• [Preguntas]
- a) Según el texto sobre la globalización de la tristeza, ¿qué ha terminado por empatar a la humanidad?
- b) Reproduzca sin cambios el fragmento del texto sobre la globalización de la tristeza que comienza con las palabras que contienen "Estoy, ya lo" y termina con "nublarse esta tarde.".
- c) Prosiga el texto sobre la globalización de la tristeza a partir de su última oración.

• [Texto fuente]
>>>>
Óscar de la Borbolla
30/08/2021 - 12:04 am
La globalización de la tristeza
Hoy no solo se consume lo mismo en todas partes y se aspira a lo mismo, sino el estado de ánimo también es un fenómeno global, la actual pandemia ha terminado por empatarnos: la humanidad está triste, desganada. Y por eso hablar de mi tristeza es hablar de la tristeza de todos.
Nada hay más subjetivo que la subjetividad: la manera como cada quien valora el mundo, lo vive o lo asume es individual y, sin embargo, hoy tengo la impresión de que mi manera personalísima de percibir las cosas está totalmente generalizada: que así como para mí el universo está gastado y ha perdido su brillo, o lo que me llamaba a gritos se ha vuelto una vocecita inaudible, igual le ha pasado a los demás: el mundo para todos ha dejado de ser llamativo. Y pienso que no es tan solo mi caso o el de unos pocos, o el de unos muchos, sino que nadie se libra de esta suerte de ánimo universal alicaído. En pocas palabras, que la subjetividad sentimental, nuestro último reducto propio, también se ha globalizado.
La antigua fragmentación en la que vivíamos —integrados, no obstante, gracias a los puentes comerciales y al turismo— permitía una circulación restringida y en ese relativo aislamiento podían darse producción, prácticas, costumbres y sentimientos diversos; hoy no solo se consume lo mismo en todas partes y se aspira a lo mismo, sino el estado de ánimo también es un fenómeno global, la actual pandemia ha terminado por empatarnos: la humanidad está triste, desganada. Y por eso hablar de mi tristeza es hablar de la tristeza de todos.
Estoy, ya lo he dicho, triste, sin ganas de arriar las palabras para formar un párrafo, sin entusiasmo para buscar y rebuscar enunciados decorosos que me permitan escapar de los lugares comunes que son lo primero que la mano ofrece cuando uno se dispone a escribir. Triste como para ponerme un cigarrillo en la boca y ni siquiera encenderlo, sino tenerlo ahí simplemente sin aspirar el humo, o quitármelo y arrojarlo sobre el escritorio. Quedarme con el cigarrillo en la boca viendo en la ventana la lenta manera en la que termina de nublarse esta tarde.
<<<<
• [Extractos del listado]
>>>>
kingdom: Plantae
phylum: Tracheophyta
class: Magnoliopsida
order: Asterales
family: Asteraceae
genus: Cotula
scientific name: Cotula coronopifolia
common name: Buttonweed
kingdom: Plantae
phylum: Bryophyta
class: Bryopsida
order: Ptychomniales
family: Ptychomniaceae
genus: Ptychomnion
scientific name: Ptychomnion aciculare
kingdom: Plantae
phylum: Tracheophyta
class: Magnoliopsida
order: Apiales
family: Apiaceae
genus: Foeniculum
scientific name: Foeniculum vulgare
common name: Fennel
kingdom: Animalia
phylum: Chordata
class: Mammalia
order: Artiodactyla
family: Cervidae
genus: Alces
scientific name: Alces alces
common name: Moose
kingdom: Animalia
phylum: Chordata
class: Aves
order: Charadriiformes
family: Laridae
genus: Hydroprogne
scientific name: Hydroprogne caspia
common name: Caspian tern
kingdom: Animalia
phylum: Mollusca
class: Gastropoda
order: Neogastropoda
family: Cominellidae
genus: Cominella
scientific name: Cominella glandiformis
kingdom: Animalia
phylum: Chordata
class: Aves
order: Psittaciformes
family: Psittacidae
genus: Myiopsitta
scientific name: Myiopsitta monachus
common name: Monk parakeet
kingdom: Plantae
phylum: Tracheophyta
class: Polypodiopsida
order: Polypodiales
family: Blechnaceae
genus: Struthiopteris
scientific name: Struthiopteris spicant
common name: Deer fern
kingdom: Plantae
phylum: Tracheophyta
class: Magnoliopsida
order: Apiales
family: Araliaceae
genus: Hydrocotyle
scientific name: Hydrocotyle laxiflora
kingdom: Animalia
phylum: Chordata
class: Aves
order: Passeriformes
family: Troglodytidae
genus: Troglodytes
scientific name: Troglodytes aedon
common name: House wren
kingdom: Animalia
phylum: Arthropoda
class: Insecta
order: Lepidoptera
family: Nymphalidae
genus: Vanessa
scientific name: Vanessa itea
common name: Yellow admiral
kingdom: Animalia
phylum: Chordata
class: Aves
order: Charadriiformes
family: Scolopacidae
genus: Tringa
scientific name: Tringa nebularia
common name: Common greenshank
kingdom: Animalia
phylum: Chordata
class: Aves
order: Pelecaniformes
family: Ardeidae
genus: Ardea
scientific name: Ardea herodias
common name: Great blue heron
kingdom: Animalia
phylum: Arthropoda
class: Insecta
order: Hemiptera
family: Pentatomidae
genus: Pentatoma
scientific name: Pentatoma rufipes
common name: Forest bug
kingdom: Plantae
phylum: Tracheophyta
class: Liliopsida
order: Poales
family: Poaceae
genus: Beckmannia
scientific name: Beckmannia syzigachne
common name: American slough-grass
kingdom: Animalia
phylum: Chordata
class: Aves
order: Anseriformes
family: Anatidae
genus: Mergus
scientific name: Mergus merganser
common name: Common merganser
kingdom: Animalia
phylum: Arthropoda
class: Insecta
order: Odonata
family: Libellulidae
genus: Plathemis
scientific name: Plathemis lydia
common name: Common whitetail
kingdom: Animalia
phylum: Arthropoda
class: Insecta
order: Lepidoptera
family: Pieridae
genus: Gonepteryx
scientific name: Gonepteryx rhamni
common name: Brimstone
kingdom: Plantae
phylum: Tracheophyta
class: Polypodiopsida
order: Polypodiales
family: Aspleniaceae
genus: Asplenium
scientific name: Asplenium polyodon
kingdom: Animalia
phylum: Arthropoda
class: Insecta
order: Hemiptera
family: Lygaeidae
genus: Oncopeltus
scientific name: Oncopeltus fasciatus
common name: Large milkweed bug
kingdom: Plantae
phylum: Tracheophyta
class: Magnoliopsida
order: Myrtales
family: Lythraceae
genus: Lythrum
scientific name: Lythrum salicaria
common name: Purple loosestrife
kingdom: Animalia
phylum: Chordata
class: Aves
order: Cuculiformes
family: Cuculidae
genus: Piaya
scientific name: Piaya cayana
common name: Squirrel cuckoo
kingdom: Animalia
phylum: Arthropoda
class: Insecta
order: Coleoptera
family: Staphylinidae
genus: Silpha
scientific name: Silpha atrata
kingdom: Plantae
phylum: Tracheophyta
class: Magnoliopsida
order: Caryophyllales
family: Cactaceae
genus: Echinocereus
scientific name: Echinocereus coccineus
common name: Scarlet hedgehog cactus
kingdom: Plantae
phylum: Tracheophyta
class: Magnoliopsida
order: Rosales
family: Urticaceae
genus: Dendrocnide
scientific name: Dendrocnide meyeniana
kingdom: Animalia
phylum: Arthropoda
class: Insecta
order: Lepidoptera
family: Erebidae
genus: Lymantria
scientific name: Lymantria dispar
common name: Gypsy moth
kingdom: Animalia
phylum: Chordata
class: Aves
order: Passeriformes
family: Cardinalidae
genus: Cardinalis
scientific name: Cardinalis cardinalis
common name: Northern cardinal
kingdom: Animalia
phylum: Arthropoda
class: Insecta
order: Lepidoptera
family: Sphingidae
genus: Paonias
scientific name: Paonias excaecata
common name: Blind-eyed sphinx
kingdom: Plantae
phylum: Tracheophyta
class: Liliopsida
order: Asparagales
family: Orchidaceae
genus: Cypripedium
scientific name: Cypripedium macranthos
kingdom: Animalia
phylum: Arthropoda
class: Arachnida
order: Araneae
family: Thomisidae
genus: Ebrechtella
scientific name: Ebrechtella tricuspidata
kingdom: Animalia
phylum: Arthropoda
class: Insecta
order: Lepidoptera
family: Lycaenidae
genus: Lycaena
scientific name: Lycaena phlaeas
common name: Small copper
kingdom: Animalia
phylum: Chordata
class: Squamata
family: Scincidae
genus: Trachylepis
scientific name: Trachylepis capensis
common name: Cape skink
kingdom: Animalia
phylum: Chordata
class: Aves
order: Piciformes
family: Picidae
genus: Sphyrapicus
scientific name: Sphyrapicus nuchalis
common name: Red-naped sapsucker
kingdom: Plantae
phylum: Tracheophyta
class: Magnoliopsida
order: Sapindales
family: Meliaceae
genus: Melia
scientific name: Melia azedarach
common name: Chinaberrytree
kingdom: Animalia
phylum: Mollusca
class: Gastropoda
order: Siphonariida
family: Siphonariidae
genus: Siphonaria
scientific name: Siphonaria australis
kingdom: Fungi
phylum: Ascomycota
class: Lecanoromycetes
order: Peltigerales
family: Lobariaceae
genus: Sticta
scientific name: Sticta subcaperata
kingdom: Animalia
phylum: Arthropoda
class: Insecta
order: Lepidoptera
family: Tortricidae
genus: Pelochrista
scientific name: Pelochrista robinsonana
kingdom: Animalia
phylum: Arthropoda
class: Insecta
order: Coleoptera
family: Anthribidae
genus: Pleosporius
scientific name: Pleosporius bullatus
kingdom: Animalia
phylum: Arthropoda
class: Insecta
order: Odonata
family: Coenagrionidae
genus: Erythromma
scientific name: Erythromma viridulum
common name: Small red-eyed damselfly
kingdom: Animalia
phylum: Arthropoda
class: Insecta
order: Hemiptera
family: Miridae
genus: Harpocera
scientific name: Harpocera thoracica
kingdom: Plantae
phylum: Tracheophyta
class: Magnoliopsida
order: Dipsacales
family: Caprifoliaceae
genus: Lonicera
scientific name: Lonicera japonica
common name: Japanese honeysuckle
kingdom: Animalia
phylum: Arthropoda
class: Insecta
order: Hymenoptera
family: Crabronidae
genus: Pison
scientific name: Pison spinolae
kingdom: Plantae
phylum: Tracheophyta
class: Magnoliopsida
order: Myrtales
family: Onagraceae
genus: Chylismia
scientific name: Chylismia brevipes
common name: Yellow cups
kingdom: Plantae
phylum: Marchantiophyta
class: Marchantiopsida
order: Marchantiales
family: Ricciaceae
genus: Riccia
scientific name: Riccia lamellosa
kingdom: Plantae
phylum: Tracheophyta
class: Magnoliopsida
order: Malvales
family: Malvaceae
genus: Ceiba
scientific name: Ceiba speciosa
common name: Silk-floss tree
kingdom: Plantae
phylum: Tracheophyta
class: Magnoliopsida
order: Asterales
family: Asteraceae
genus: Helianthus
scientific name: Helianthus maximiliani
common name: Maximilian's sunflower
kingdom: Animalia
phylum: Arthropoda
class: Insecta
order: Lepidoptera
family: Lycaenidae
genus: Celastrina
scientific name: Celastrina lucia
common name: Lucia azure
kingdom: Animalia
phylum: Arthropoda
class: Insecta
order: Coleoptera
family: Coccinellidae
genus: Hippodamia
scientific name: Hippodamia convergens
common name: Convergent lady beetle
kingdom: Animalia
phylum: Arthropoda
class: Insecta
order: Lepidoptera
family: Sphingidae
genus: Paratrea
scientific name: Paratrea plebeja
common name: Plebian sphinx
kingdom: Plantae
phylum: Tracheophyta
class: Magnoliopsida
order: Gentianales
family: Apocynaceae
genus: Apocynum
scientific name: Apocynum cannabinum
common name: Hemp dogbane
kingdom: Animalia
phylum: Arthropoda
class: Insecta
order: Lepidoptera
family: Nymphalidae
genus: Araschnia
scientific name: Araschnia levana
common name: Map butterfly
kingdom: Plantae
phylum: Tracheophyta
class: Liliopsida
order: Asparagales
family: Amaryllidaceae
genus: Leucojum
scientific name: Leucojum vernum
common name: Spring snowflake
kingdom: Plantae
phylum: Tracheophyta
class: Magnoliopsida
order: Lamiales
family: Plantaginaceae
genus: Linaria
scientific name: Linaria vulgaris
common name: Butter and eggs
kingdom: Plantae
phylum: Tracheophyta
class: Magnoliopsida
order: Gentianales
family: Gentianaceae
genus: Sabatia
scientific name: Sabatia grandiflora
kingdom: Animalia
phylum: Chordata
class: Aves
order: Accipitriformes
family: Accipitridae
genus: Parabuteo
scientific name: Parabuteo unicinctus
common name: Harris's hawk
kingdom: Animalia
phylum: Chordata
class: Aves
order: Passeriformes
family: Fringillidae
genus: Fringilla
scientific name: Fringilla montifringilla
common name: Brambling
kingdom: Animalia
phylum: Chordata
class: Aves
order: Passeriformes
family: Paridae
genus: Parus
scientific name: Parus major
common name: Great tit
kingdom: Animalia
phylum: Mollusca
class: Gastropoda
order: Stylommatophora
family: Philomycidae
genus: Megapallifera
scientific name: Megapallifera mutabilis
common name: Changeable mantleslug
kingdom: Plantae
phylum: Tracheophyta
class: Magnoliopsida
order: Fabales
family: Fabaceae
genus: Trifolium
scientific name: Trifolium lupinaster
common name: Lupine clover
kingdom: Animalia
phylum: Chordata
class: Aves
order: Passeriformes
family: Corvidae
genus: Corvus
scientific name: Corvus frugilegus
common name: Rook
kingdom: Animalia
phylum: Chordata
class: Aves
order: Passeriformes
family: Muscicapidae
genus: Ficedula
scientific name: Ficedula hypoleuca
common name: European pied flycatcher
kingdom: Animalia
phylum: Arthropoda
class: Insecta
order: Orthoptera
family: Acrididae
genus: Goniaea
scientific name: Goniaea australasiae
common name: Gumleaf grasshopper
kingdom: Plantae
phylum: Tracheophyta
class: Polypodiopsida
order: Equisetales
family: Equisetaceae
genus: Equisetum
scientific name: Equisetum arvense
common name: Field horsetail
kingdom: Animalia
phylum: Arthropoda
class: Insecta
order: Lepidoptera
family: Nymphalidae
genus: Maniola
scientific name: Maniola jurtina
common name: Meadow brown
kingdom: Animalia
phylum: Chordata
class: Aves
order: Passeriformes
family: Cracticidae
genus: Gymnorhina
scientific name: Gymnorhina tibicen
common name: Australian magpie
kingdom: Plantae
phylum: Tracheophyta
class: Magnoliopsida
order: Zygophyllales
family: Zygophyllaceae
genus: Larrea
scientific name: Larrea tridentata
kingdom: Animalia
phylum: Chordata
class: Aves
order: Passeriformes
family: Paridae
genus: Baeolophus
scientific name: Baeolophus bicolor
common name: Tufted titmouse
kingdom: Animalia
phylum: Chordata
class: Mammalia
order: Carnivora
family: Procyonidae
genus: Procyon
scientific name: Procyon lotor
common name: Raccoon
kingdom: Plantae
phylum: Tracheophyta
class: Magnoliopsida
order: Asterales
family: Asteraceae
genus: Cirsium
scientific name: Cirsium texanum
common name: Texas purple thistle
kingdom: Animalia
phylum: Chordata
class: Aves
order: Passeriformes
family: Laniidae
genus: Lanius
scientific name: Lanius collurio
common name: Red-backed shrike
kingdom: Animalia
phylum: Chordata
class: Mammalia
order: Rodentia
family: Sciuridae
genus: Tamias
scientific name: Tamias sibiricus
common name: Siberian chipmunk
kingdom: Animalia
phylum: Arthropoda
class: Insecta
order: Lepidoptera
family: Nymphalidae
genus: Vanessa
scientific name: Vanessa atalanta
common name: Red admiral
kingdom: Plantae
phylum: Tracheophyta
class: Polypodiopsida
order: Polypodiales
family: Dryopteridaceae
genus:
<<<<
• [Resultados en orden]
- a) La actual pandemia.

- b)
Estoy, ya lo he dicho, triste, sin ganas de arriar las palabras para formar un párrafo, sin entusiasmo para buscar y rebuscar enunciados decorosos que me permitan escapar de los lugares comunes que son lo primero que la mano ofrece cuando uno se dispone a escribir. Triste como para ponerme un cigarrillo en la boca y ni siquiera encenderlo, sino tenerlo ahí simplemente sin aspirar el humo, o quitármelo y arrojarlo sobre el escritorio. Quedarme con el cigarrillo en la boca viendo en la ventana la lenta manera en la que termina de nublarse esta tarde.

- c)
He leído que el movimiento estudiantil del 68, con sus réplicas en casi todo el mundo, fue el primer síntoma de la globalización y, en efecto, desde entonces se han visto prácticas que se extendieron a gran velocidad en el orbe. Hoy, a poco más de 50 años de aquellas protestas, los meses de encierro debido a la pandemia y la cancelación de lo que era la normalidad, todos andamos sentimentalmente parejos: empantanados en la tristeza o en la rabia, esas dos caras de la moneda de la depresión. Un fantasma recorre el mundo, el fantasma de un cansancio moral que nos impregna a todos. Y no solo es la muerte, el miedo al contagio, la crisis económica, sino la acumulación de todo esto que no cesa, que no termina de pasar. Por más que cada quien se mueva, le eche ganas, quiera escapar: el acto de tomar el cubrebocas y salir a la calle se ha convertido en un hábito como tomar las llaves y cerrar la puerta tras nosotros.
Qué desabrida es la vida virtual, cómo aumenta día a día el tiempo que pasamos frente a una pantalla simulando vivir. Voy a sembrar una planta en mi casa para alegrar con su presencia vegetal estos tiempos, en los que me ocupo con más y más trabajos, me saben a un remedo de la vida que conocí.